Reproduce the records below exactly as they appear, omitting any pictures they contain.

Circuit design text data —
┌────────
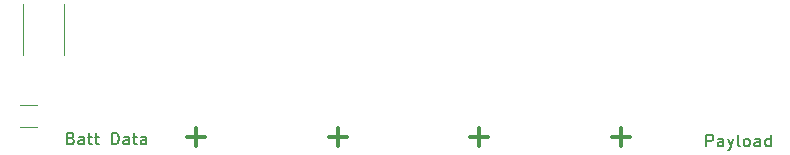
<source format=gbr>
%TF.GenerationSoftware,KiCad,Pcbnew,(6.0.10)*%
%TF.CreationDate,2023-02-27T01:31:51-05:00*%
%TF.ProjectId,vehicle side connector,76656869-636c-4652-9073-69646520636f,rev?*%
%TF.SameCoordinates,Original*%
%TF.FileFunction,Legend,Top*%
%TF.FilePolarity,Positive*%
%FSLAX46Y46*%
G04 Gerber Fmt 4.6, Leading zero omitted, Abs format (unit mm)*
G04 Created by KiCad (PCBNEW (6.0.10)) date 2023-02-27 01:31:51*
%MOMM*%
%LPD*%
G01*
G04 APERTURE LIST*
%ADD10C,0.300000*%
%ADD11C,0.150000*%
%ADD12C,0.120000*%
G04 APERTURE END LIST*
D10*
X128578095Y-106992857D02*
X130101904Y-106992857D01*
X129340000Y-107754761D02*
X129340000Y-106230952D01*
X140578095Y-106992857D02*
X142101904Y-106992857D01*
X141340000Y-107754761D02*
X141340000Y-106230952D01*
D11*
X118756190Y-107068571D02*
X118899047Y-107116190D01*
X118946666Y-107163809D01*
X118994285Y-107259047D01*
X118994285Y-107401904D01*
X118946666Y-107497142D01*
X118899047Y-107544761D01*
X118803809Y-107592380D01*
X118422857Y-107592380D01*
X118422857Y-106592380D01*
X118756190Y-106592380D01*
X118851428Y-106640000D01*
X118899047Y-106687619D01*
X118946666Y-106782857D01*
X118946666Y-106878095D01*
X118899047Y-106973333D01*
X118851428Y-107020952D01*
X118756190Y-107068571D01*
X118422857Y-107068571D01*
X119851428Y-107592380D02*
X119851428Y-107068571D01*
X119803809Y-106973333D01*
X119708571Y-106925714D01*
X119518095Y-106925714D01*
X119422857Y-106973333D01*
X119851428Y-107544761D02*
X119756190Y-107592380D01*
X119518095Y-107592380D01*
X119422857Y-107544761D01*
X119375238Y-107449523D01*
X119375238Y-107354285D01*
X119422857Y-107259047D01*
X119518095Y-107211428D01*
X119756190Y-107211428D01*
X119851428Y-107163809D01*
X120184761Y-106925714D02*
X120565714Y-106925714D01*
X120327619Y-106592380D02*
X120327619Y-107449523D01*
X120375238Y-107544761D01*
X120470476Y-107592380D01*
X120565714Y-107592380D01*
X120756190Y-106925714D02*
X121137142Y-106925714D01*
X120899047Y-106592380D02*
X120899047Y-107449523D01*
X120946666Y-107544761D01*
X121041904Y-107592380D01*
X121137142Y-107592380D01*
X122232380Y-107592380D02*
X122232380Y-106592380D01*
X122470476Y-106592380D01*
X122613333Y-106640000D01*
X122708571Y-106735238D01*
X122756190Y-106830476D01*
X122803809Y-107020952D01*
X122803809Y-107163809D01*
X122756190Y-107354285D01*
X122708571Y-107449523D01*
X122613333Y-107544761D01*
X122470476Y-107592380D01*
X122232380Y-107592380D01*
X123660952Y-107592380D02*
X123660952Y-107068571D01*
X123613333Y-106973333D01*
X123518095Y-106925714D01*
X123327619Y-106925714D01*
X123232380Y-106973333D01*
X123660952Y-107544761D02*
X123565714Y-107592380D01*
X123327619Y-107592380D01*
X123232380Y-107544761D01*
X123184761Y-107449523D01*
X123184761Y-107354285D01*
X123232380Y-107259047D01*
X123327619Y-107211428D01*
X123565714Y-107211428D01*
X123660952Y-107163809D01*
X123994285Y-106925714D02*
X124375238Y-106925714D01*
X124137142Y-106592380D02*
X124137142Y-107449523D01*
X124184761Y-107544761D01*
X124280000Y-107592380D01*
X124375238Y-107592380D01*
X125137142Y-107592380D02*
X125137142Y-107068571D01*
X125089523Y-106973333D01*
X124994285Y-106925714D01*
X124803809Y-106925714D01*
X124708571Y-106973333D01*
X125137142Y-107544761D02*
X125041904Y-107592380D01*
X124803809Y-107592380D01*
X124708571Y-107544761D01*
X124660952Y-107449523D01*
X124660952Y-107354285D01*
X124708571Y-107259047D01*
X124803809Y-107211428D01*
X125041904Y-107211428D01*
X125137142Y-107163809D01*
D10*
X164578095Y-106992857D02*
X166101904Y-106992857D01*
X165340000Y-107754761D02*
X165340000Y-106230952D01*
D11*
X172565714Y-107762380D02*
X172565714Y-106762380D01*
X172946666Y-106762380D01*
X173041904Y-106810000D01*
X173089523Y-106857619D01*
X173137142Y-106952857D01*
X173137142Y-107095714D01*
X173089523Y-107190952D01*
X173041904Y-107238571D01*
X172946666Y-107286190D01*
X172565714Y-107286190D01*
X173994285Y-107762380D02*
X173994285Y-107238571D01*
X173946666Y-107143333D01*
X173851428Y-107095714D01*
X173660952Y-107095714D01*
X173565714Y-107143333D01*
X173994285Y-107714761D02*
X173899047Y-107762380D01*
X173660952Y-107762380D01*
X173565714Y-107714761D01*
X173518095Y-107619523D01*
X173518095Y-107524285D01*
X173565714Y-107429047D01*
X173660952Y-107381428D01*
X173899047Y-107381428D01*
X173994285Y-107333809D01*
X174375238Y-107095714D02*
X174613333Y-107762380D01*
X174851428Y-107095714D02*
X174613333Y-107762380D01*
X174518095Y-108000476D01*
X174470476Y-108048095D01*
X174375238Y-108095714D01*
X175375238Y-107762380D02*
X175280000Y-107714761D01*
X175232380Y-107619523D01*
X175232380Y-106762380D01*
X175899047Y-107762380D02*
X175803809Y-107714761D01*
X175756190Y-107667142D01*
X175708571Y-107571904D01*
X175708571Y-107286190D01*
X175756190Y-107190952D01*
X175803809Y-107143333D01*
X175899047Y-107095714D01*
X176041904Y-107095714D01*
X176137142Y-107143333D01*
X176184761Y-107190952D01*
X176232380Y-107286190D01*
X176232380Y-107571904D01*
X176184761Y-107667142D01*
X176137142Y-107714761D01*
X176041904Y-107762380D01*
X175899047Y-107762380D01*
X177089523Y-107762380D02*
X177089523Y-107238571D01*
X177041904Y-107143333D01*
X176946666Y-107095714D01*
X176756190Y-107095714D01*
X176660952Y-107143333D01*
X177089523Y-107714761D02*
X176994285Y-107762380D01*
X176756190Y-107762380D01*
X176660952Y-107714761D01*
X176613333Y-107619523D01*
X176613333Y-107524285D01*
X176660952Y-107429047D01*
X176756190Y-107381428D01*
X176994285Y-107381428D01*
X177089523Y-107333809D01*
X177994285Y-107762380D02*
X177994285Y-106762380D01*
X177994285Y-107714761D02*
X177899047Y-107762380D01*
X177708571Y-107762380D01*
X177613333Y-107714761D01*
X177565714Y-107667142D01*
X177518095Y-107571904D01*
X177518095Y-107286190D01*
X177565714Y-107190952D01*
X177613333Y-107143333D01*
X177708571Y-107095714D01*
X177899047Y-107095714D01*
X177994285Y-107143333D01*
D10*
X152578095Y-106992857D02*
X154101904Y-106992857D01*
X153340000Y-107754761D02*
X153340000Y-106230952D01*
D12*
%TO.C,R1*%
X114406936Y-104291000D02*
X115861064Y-104291000D01*
X114406936Y-106111000D02*
X115861064Y-106111000D01*
%TO.C,R2*%
X118150000Y-95692936D02*
X118150000Y-100047064D01*
X114730000Y-95692936D02*
X114730000Y-100047064D01*
%TD*%
M02*

</source>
└────────
Response —
<source format=gbr>
%TF.GenerationSoftware,KiCad,Pcbnew,(6.0.10)*%
%TF.CreationDate,2023-02-27T01:31:51-05:00*%
%TF.ProjectId,vehicle side connector,76656869-636c-4652-9073-69646520636f,rev?*%
%TF.SameCoordinates,Original*%
%TF.FileFunction,Legend,Top*%
%TF.FilePolarity,Positive*%
%FSLAX46Y46*%
G04 Gerber Fmt 4.6, Leading zero omitted, Abs format (unit mm)*
G04 Created by KiCad (PCBNEW (6.0.10)) date 2023-02-27 01:31:51*
%MOMM*%
%LPD*%
G01*
G04 APERTURE LIST*
%ADD10C,0.300000*%
%ADD11C,0.150000*%
%ADD12C,0.120000*%
G04 APERTURE END LIST*
D10*
X128578095Y-106992857D02*
X130101904Y-106992857D01*
X129340000Y-107754761D02*
X129340000Y-106230952D01*
X140578095Y-106992857D02*
X142101904Y-106992857D01*
X141340000Y-107754761D02*
X141340000Y-106230952D01*
D11*
X118756190Y-107068571D02*
X118899047Y-107116190D01*
X118946666Y-107163809D01*
X118994285Y-107259047D01*
X118994285Y-107401904D01*
X118946666Y-107497142D01*
X118899047Y-107544761D01*
X118803809Y-107592380D01*
X118422857Y-107592380D01*
X118422857Y-106592380D01*
X118756190Y-106592380D01*
X118851428Y-106640000D01*
X118899047Y-106687619D01*
X118946666Y-106782857D01*
X118946666Y-106878095D01*
X118899047Y-106973333D01*
X118851428Y-107020952D01*
X118756190Y-107068571D01*
X118422857Y-107068571D01*
X119851428Y-107592380D02*
X119851428Y-107068571D01*
X119803809Y-106973333D01*
X119708571Y-106925714D01*
X119518095Y-106925714D01*
X119422857Y-106973333D01*
X119851428Y-107544761D02*
X119756190Y-107592380D01*
X119518095Y-107592380D01*
X119422857Y-107544761D01*
X119375238Y-107449523D01*
X119375238Y-107354285D01*
X119422857Y-107259047D01*
X119518095Y-107211428D01*
X119756190Y-107211428D01*
X119851428Y-107163809D01*
X120184761Y-106925714D02*
X120565714Y-106925714D01*
X120327619Y-106592380D02*
X120327619Y-107449523D01*
X120375238Y-107544761D01*
X120470476Y-107592380D01*
X120565714Y-107592380D01*
X120756190Y-106925714D02*
X121137142Y-106925714D01*
X120899047Y-106592380D02*
X120899047Y-107449523D01*
X120946666Y-107544761D01*
X121041904Y-107592380D01*
X121137142Y-107592380D01*
X122232380Y-107592380D02*
X122232380Y-106592380D01*
X122470476Y-106592380D01*
X122613333Y-106640000D01*
X122708571Y-106735238D01*
X122756190Y-106830476D01*
X122803809Y-107020952D01*
X122803809Y-107163809D01*
X122756190Y-107354285D01*
X122708571Y-107449523D01*
X122613333Y-107544761D01*
X122470476Y-107592380D01*
X122232380Y-107592380D01*
X123660952Y-107592380D02*
X123660952Y-107068571D01*
X123613333Y-106973333D01*
X123518095Y-106925714D01*
X123327619Y-106925714D01*
X123232380Y-106973333D01*
X123660952Y-107544761D02*
X123565714Y-107592380D01*
X123327619Y-107592380D01*
X123232380Y-107544761D01*
X123184761Y-107449523D01*
X123184761Y-107354285D01*
X123232380Y-107259047D01*
X123327619Y-107211428D01*
X123565714Y-107211428D01*
X123660952Y-107163809D01*
X123994285Y-106925714D02*
X124375238Y-106925714D01*
X124137142Y-106592380D02*
X124137142Y-107449523D01*
X124184761Y-107544761D01*
X124280000Y-107592380D01*
X124375238Y-107592380D01*
X125137142Y-107592380D02*
X125137142Y-107068571D01*
X125089523Y-106973333D01*
X124994285Y-106925714D01*
X124803809Y-106925714D01*
X124708571Y-106973333D01*
X125137142Y-107544761D02*
X125041904Y-107592380D01*
X124803809Y-107592380D01*
X124708571Y-107544761D01*
X124660952Y-107449523D01*
X124660952Y-107354285D01*
X124708571Y-107259047D01*
X124803809Y-107211428D01*
X125041904Y-107211428D01*
X125137142Y-107163809D01*
D10*
X164578095Y-106992857D02*
X166101904Y-106992857D01*
X165340000Y-107754761D02*
X165340000Y-106230952D01*
D11*
X172565714Y-107762380D02*
X172565714Y-106762380D01*
X172946666Y-106762380D01*
X173041904Y-106810000D01*
X173089523Y-106857619D01*
X173137142Y-106952857D01*
X173137142Y-107095714D01*
X173089523Y-107190952D01*
X173041904Y-107238571D01*
X172946666Y-107286190D01*
X172565714Y-107286190D01*
X173994285Y-107762380D02*
X173994285Y-107238571D01*
X173946666Y-107143333D01*
X173851428Y-107095714D01*
X173660952Y-107095714D01*
X173565714Y-107143333D01*
X173994285Y-107714761D02*
X173899047Y-107762380D01*
X173660952Y-107762380D01*
X173565714Y-107714761D01*
X173518095Y-107619523D01*
X173518095Y-107524285D01*
X173565714Y-107429047D01*
X173660952Y-107381428D01*
X173899047Y-107381428D01*
X173994285Y-107333809D01*
X174375238Y-107095714D02*
X174613333Y-107762380D01*
X174851428Y-107095714D02*
X174613333Y-107762380D01*
X174518095Y-108000476D01*
X174470476Y-108048095D01*
X174375238Y-108095714D01*
X175375238Y-107762380D02*
X175280000Y-107714761D01*
X175232380Y-107619523D01*
X175232380Y-106762380D01*
X175899047Y-107762380D02*
X175803809Y-107714761D01*
X175756190Y-107667142D01*
X175708571Y-107571904D01*
X175708571Y-107286190D01*
X175756190Y-107190952D01*
X175803809Y-107143333D01*
X175899047Y-107095714D01*
X176041904Y-107095714D01*
X176137142Y-107143333D01*
X176184761Y-107190952D01*
X176232380Y-107286190D01*
X176232380Y-107571904D01*
X176184761Y-107667142D01*
X176137142Y-107714761D01*
X176041904Y-107762380D01*
X175899047Y-107762380D01*
X177089523Y-107762380D02*
X177089523Y-107238571D01*
X177041904Y-107143333D01*
X176946666Y-107095714D01*
X176756190Y-107095714D01*
X176660952Y-107143333D01*
X177089523Y-107714761D02*
X176994285Y-107762380D01*
X176756190Y-107762380D01*
X176660952Y-107714761D01*
X176613333Y-107619523D01*
X176613333Y-107524285D01*
X176660952Y-107429047D01*
X176756190Y-107381428D01*
X176994285Y-107381428D01*
X177089523Y-107333809D01*
X177994285Y-107762380D02*
X177994285Y-106762380D01*
X177994285Y-107714761D02*
X177899047Y-107762380D01*
X177708571Y-107762380D01*
X177613333Y-107714761D01*
X177565714Y-107667142D01*
X177518095Y-107571904D01*
X177518095Y-107286190D01*
X177565714Y-107190952D01*
X177613333Y-107143333D01*
X177708571Y-107095714D01*
X177899047Y-107095714D01*
X177994285Y-107143333D01*
D10*
X152578095Y-106992857D02*
X154101904Y-106992857D01*
X153340000Y-107754761D02*
X153340000Y-106230952D01*
D12*
%TO.C,R1*%
X114406936Y-104291000D02*
X115861064Y-104291000D01*
X114406936Y-106111000D02*
X115861064Y-106111000D01*
%TO.C,R2*%
X118150000Y-95692936D02*
X118150000Y-100047064D01*
X114730000Y-95692936D02*
X114730000Y-100047064D01*
%TD*%
M02*

</source>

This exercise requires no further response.